◆ **TASK TO CARRY OUT**: Restate the data below word for word, omitting pictures.

◆ **EXERCISE DATA**:
BEGIN

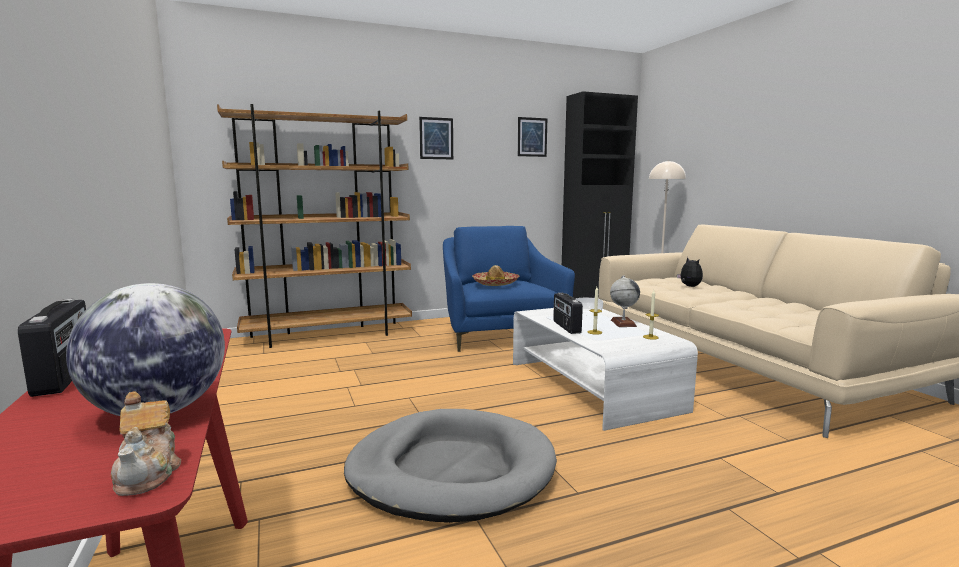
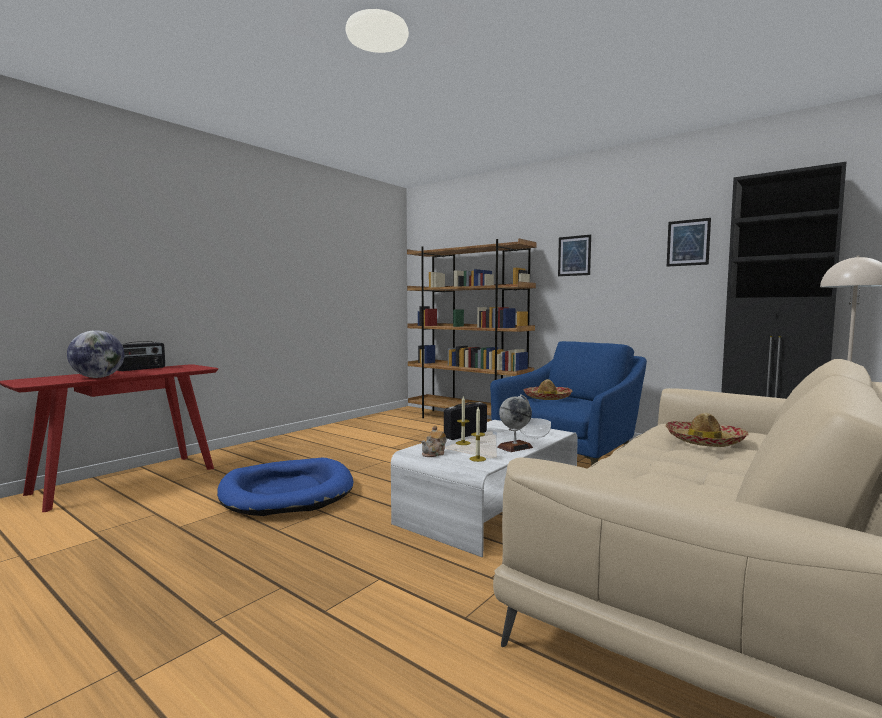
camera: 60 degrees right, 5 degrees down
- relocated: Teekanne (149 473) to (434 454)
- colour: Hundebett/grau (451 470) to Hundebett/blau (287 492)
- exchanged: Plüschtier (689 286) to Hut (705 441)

END

◆ **ANSWER SPACE**:
camera: 60 degrees right, 5 degrees down
- relocated: Teekanne (149 473) to (434 454)
- colour: Hundebett/grau (451 470) to Hundebett/blau (287 492)
- exchanged: Plüschtier (689 286) to Hut (705 441)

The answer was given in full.